Today, I serve as one of the 46 members of the House Committee on Agriculture for the 112th Congress. Thanks to the trust my constituents have placed in me, my 5-term seniority status on the Committee has expanded my duties and responsibilities to Chair the Subcommittee on Rural Development, Research, Biotechnology, and Foreign Agriculture. In addition to my responsibilities as Subcommittee Chairman, I am a member of the Agriculture Department Operations, Oversight, and Credit subcommittee. On a daily basis, I work closely with Chairman Frank Lucas (R-OK) and the rest of the Committee to do our share in handling the nation’s fiscal crisis while also maintaining a clear, responsible vision for the American agriculture in the years to come. While it is extremely important to deal with our spending problem, it is also crucial that we craft fiscally responsible and practical policy that will help protect the farmers who feed the world.

House Committee on Agriculture

Subcommittee on Rural Development, Research, Biotechnology, and Foreign Agriculture

Subcommittee on Department Operations, Oversight, and Credit



House Committee on Transportation and Infrastructure

Ever since the first Congress authorized a lighthouse on Cape Henry, Virginia as an aid to ships sailing through Hampton Roads, the Congress of the United States has been involved in providing for the nation’s transportation infrastructure. In the more than two hundred years since the Cape Henry Lighthouse first shown out across the mouth of the Chesapeake Bay, the Committees of the House of Representatives responsible for public works and infrastructure have changed names and grown in scope.

The Transportation and Infrastructure Committee currently has jurisdiction over all modes of transportation: aviation, maritime and waterborne transportation, roads, bridges, mass transit, and railroads.

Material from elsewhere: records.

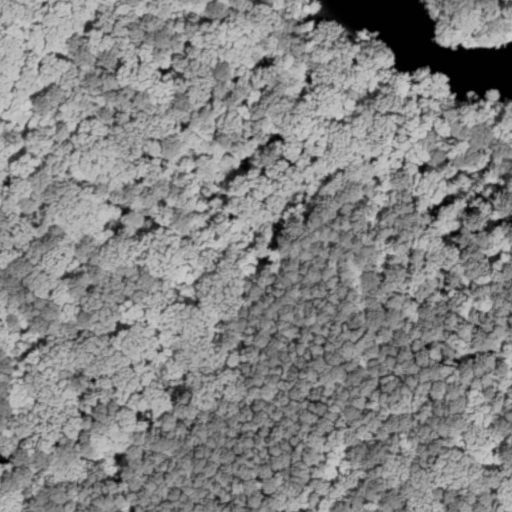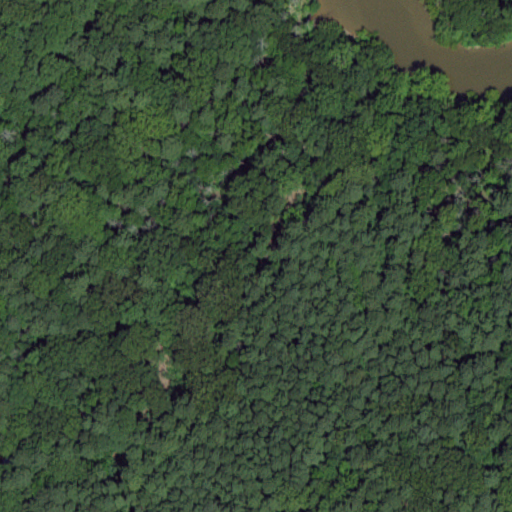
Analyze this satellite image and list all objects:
river: (440, 52)
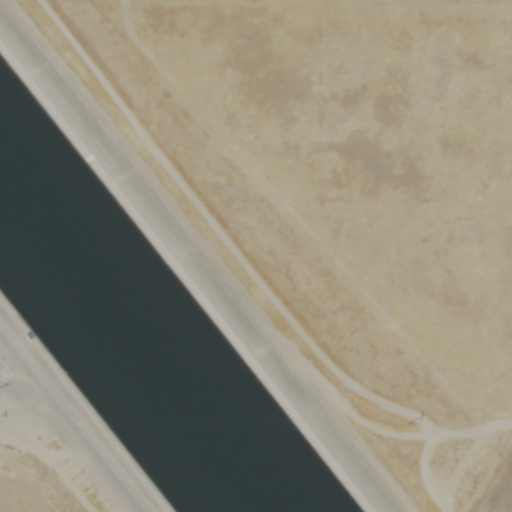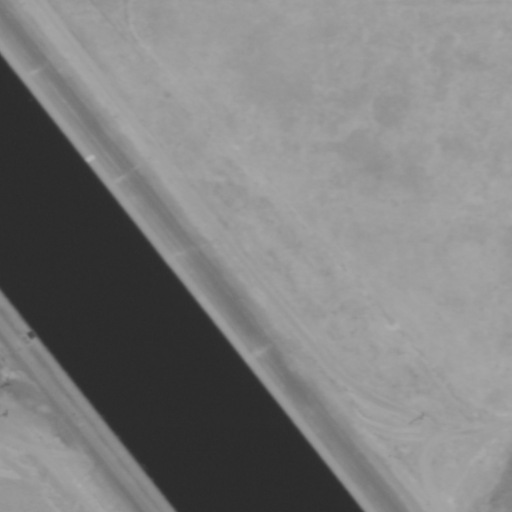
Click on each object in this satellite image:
road: (75, 415)
crop: (455, 470)
crop: (34, 477)
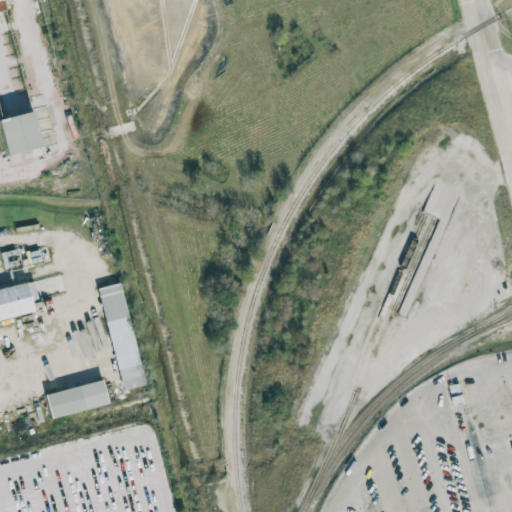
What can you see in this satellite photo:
building: (6, 1)
building: (0, 9)
road: (494, 68)
road: (504, 75)
road: (510, 120)
building: (20, 132)
road: (39, 174)
railway: (290, 213)
road: (392, 255)
building: (17, 300)
railway: (393, 315)
railway: (490, 326)
road: (44, 328)
building: (121, 335)
railway: (468, 336)
railway: (368, 348)
road: (491, 396)
building: (76, 398)
railway: (354, 429)
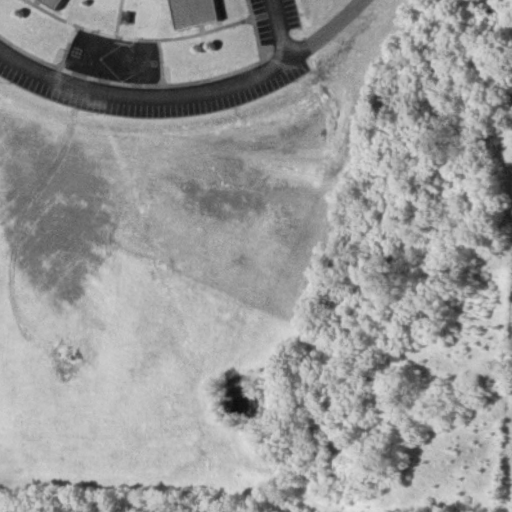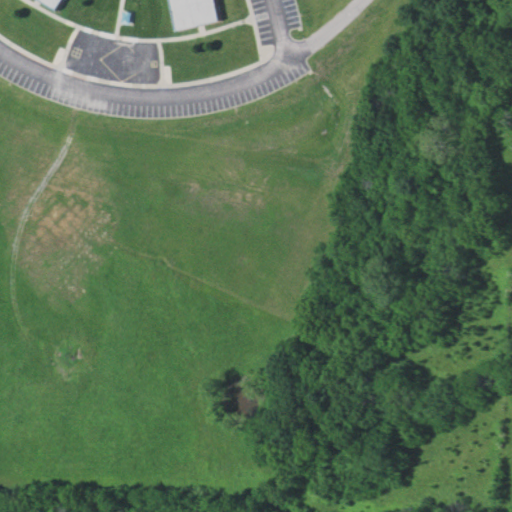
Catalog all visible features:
building: (182, 12)
building: (188, 12)
road: (329, 31)
road: (175, 92)
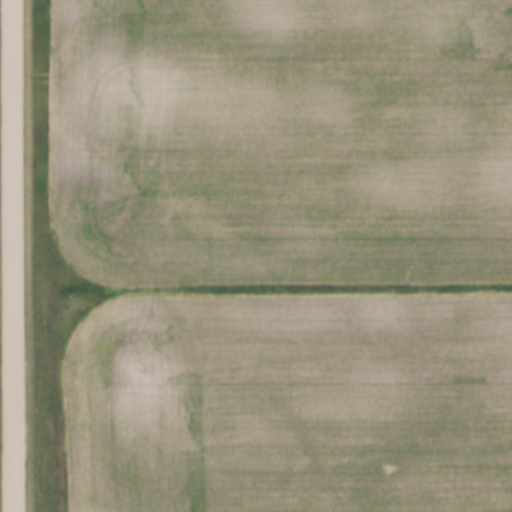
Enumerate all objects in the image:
road: (12, 256)
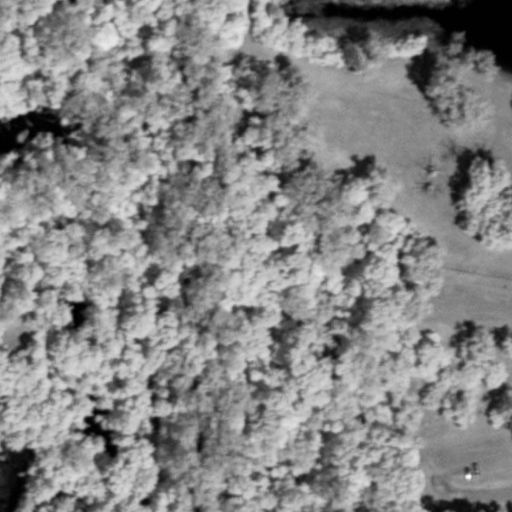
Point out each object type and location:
park: (257, 40)
road: (131, 56)
road: (342, 150)
park: (255, 296)
road: (326, 326)
road: (397, 372)
road: (114, 438)
road: (462, 499)
road: (459, 507)
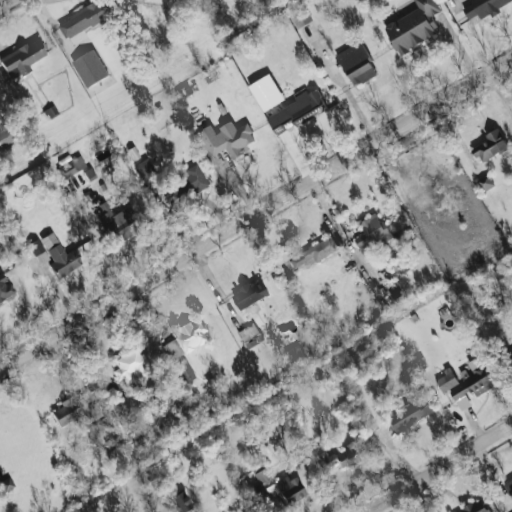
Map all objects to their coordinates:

But the Committee has jurisdiction over other aspects of our national infrastructure, such as clean water and waste water management, the transport of resources by pipeline, flood damage reduction, the economic development of depressed rural and urban areas, disaster preparedness and response, activities of the Army Corps of Engineers, and the various missions of the Coast Guard.

House Committee on Transportation and Infrastructure

Subcommittee on Economic Development, Public Buildings, and Emergency Management

Subcommittee on Highways and Transit

Subcommittee on Water Resources and Environment


I look forward to my continued service to the House Committee on Transportation and Infrastructure. During the remainder of the 112th Congress, the Committee has several important tasks to accomplish this Congress, including the authorization of a surface transportation.